Wall Street fell on Tuesday as evidence of a cooling economy exacerbated worries that the Federal Reserve's campaign to rein in decades-high inflation may cause a deep downturn.
The three major U.S. stock indexes were lower at midday after data showed job openings in February dropping to the lowest level in nearly two years, suggesting that the labor market was cooling. Factory orders, meanwhile, fell for a second straight month, after data on Monday pointed to weakening manufacturing activity as well.
On the oil front, market participants were also on the lookout for weekly U.S. supply-demand data, due after market settlement from API, or the American Petroleum Institute.

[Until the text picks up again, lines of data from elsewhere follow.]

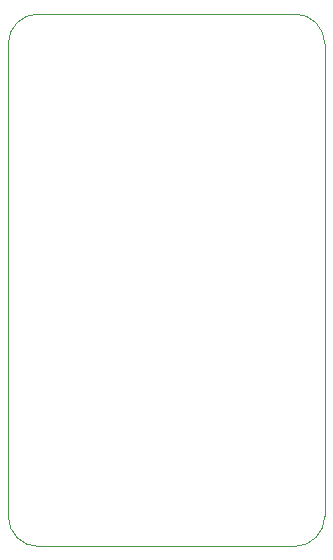
<source format=gbr>
%TF.GenerationSoftware,KiCad,Pcbnew,5.1.10*%
%TF.CreationDate,2021-09-10T11:26:47+02:00*%
%TF.ProjectId,PeltierSwitchingMainBoard_control,50656c74-6965-4725-9377-69746368696e,rev?*%
%TF.SameCoordinates,Original*%
%TF.FileFunction,Profile,NP*%
%FSLAX46Y46*%
G04 Gerber Fmt 4.6, Leading zero omitted, Abs format (unit mm)*
G04 Created by KiCad (PCBNEW 5.1.10) date 2021-09-10 11:26:47*
%MOMM*%
%LPD*%
G01*
G04 APERTURE LIST*
%TA.AperFunction,Profile*%
%ADD10C,0.050000*%
%TD*%
G04 APERTURE END LIST*
D10*
X64643000Y-81915000D02*
X86360000Y-81915000D01*
X62103000Y-39370000D02*
X62103000Y-79375000D01*
X88900000Y-39370000D02*
X88900000Y-79375000D01*
X88900000Y-79375000D02*
G75*
G02*
X86360000Y-81915000I-2540000J0D01*
G01*
X64643000Y-81915000D02*
G75*
G02*
X62103000Y-79375000I0J2540000D01*
G01*
X62103000Y-39370000D02*
G75*
G02*
X64643000Y-36830000I2540000J0D01*
G01*
X86360000Y-36830000D02*
G75*
G02*
X88900000Y-39370000I0J-2540000D01*
G01*
X64643000Y-36830000D02*
X86360000Y-36830000D01*
M02*

</source>
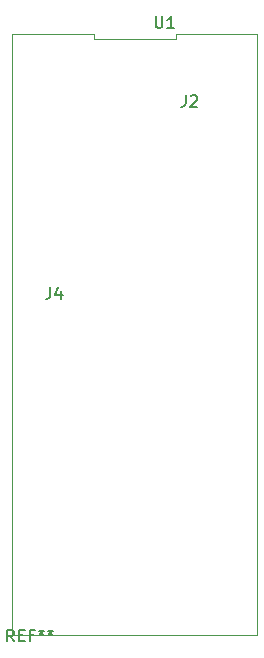
<source format=gbr>
%TF.GenerationSoftware,KiCad,Pcbnew,(6.0.2)*%
%TF.CreationDate,2023-01-30T04:02:28+03:00*%
%TF.ProjectId,Shield_Emergent,53686965-6c64-45f4-956d-657267656e74,rev?*%
%TF.SameCoordinates,Original*%
%TF.FileFunction,Legend,Top*%
%TF.FilePolarity,Positive*%
%FSLAX46Y46*%
G04 Gerber Fmt 4.6, Leading zero omitted, Abs format (unit mm)*
G04 Created by KiCad (PCBNEW (6.0.2)) date 2023-01-30 04:02:28*
%MOMM*%
%LPD*%
G01*
G04 APERTURE LIST*
%ADD10C,0.150000*%
%ADD11C,0.120000*%
G04 APERTURE END LIST*
D10*
%TO.C,U1*%
X39428095Y-25772380D02*
X39428095Y-26581904D01*
X39475714Y-26677142D01*
X39523333Y-26724761D01*
X39618571Y-26772380D01*
X39809047Y-26772380D01*
X39904285Y-26724761D01*
X39951904Y-26677142D01*
X39999523Y-26581904D01*
X39999523Y-25772380D01*
X40999523Y-26772380D02*
X40428095Y-26772380D01*
X40713809Y-26772380D02*
X40713809Y-25772380D01*
X40618571Y-25915238D01*
X40523333Y-26010476D01*
X40428095Y-26058095D01*
%TO.C,REF\u002A\u002A*%
X27426666Y-78712380D02*
X27093333Y-78236190D01*
X26855238Y-78712380D02*
X26855238Y-77712380D01*
X27236190Y-77712380D01*
X27331428Y-77760000D01*
X27379047Y-77807619D01*
X27426666Y-77902857D01*
X27426666Y-78045714D01*
X27379047Y-78140952D01*
X27331428Y-78188571D01*
X27236190Y-78236190D01*
X26855238Y-78236190D01*
X27855238Y-78188571D02*
X28188571Y-78188571D01*
X28331428Y-78712380D02*
X27855238Y-78712380D01*
X27855238Y-77712380D01*
X28331428Y-77712380D01*
X29093333Y-78188571D02*
X28760000Y-78188571D01*
X28760000Y-78712380D02*
X28760000Y-77712380D01*
X29236190Y-77712380D01*
X29760000Y-77712380D02*
X29760000Y-77950476D01*
X29521904Y-77855238D02*
X29760000Y-77950476D01*
X29998095Y-77855238D01*
X29617142Y-78140952D02*
X29760000Y-77950476D01*
X29902857Y-78140952D01*
X30521904Y-77712380D02*
X30521904Y-77950476D01*
X30283809Y-77855238D02*
X30521904Y-77950476D01*
X30760000Y-77855238D01*
X30379047Y-78140952D02*
X30521904Y-77950476D01*
X30664761Y-78140952D01*
%TO.C,J4*%
X30501666Y-48722380D02*
X30501666Y-49436666D01*
X30454047Y-49579523D01*
X30358809Y-49674761D01*
X30215952Y-49722380D01*
X30120714Y-49722380D01*
X31406428Y-49055714D02*
X31406428Y-49722380D01*
X31168333Y-48674761D02*
X30930238Y-49389047D01*
X31549285Y-49389047D01*
%TO.C,J2*%
X41966666Y-32452380D02*
X41966666Y-33166666D01*
X41919047Y-33309523D01*
X41823809Y-33404761D01*
X41680952Y-33452380D01*
X41585714Y-33452380D01*
X42395238Y-32547619D02*
X42442857Y-32500000D01*
X42538095Y-32452380D01*
X42776190Y-32452380D01*
X42871428Y-32500000D01*
X42919047Y-32547619D01*
X42966666Y-32642857D01*
X42966666Y-32738095D01*
X42919047Y-32880952D01*
X42347619Y-33452380D01*
X42966666Y-33452380D01*
D11*
%TO.C,U1*%
X48039999Y-78180000D02*
X48040000Y-27320000D01*
X34186667Y-27680000D02*
X34186667Y-27320000D01*
X48040000Y-27320000D02*
X41113333Y-27320000D01*
X41113333Y-27680000D02*
X34186667Y-27680000D01*
X41113333Y-27320000D02*
X41113333Y-27680000D01*
X34186667Y-27320000D02*
X27260001Y-27320000D01*
X27260000Y-78180000D02*
X48039999Y-78180000D01*
X27260001Y-27320000D02*
X27260000Y-78180000D01*
%TD*%
M02*

</source>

The API will release at approximately 16:30 ET (20:30 GMT) a snapshot of closing balances on U.S. crude, gasoline, and distillates for the week ended March 31. The numbers serve as a precursor to official inventory data on the same due from the U.S. Energy Information Administration on Wednesday.
For last week, analysts tracked by Investing.com expect the EIA to report a crude stockpile drop of 2.329 million barrels, to add to the 7.489M barrel slump during the previous week to March 24.
On the gasoline inventory front, the consensus is for a draw of 1.729M barrels to add to the 2.904M barrel decline in the previous week. Automotive fuel gasoline is the No. 1 U.S. fuel product.
With distillate stockpiles, the expectation is for a drop of 0.396M barrels versus the prior week’s gain of 0.281M. Distillates, which are refined into heating oil, diesel for trucks, buses, trains, and ships, and fuel for jets, used to be the strongest demand component of the U.S. petroleum complex just months ago.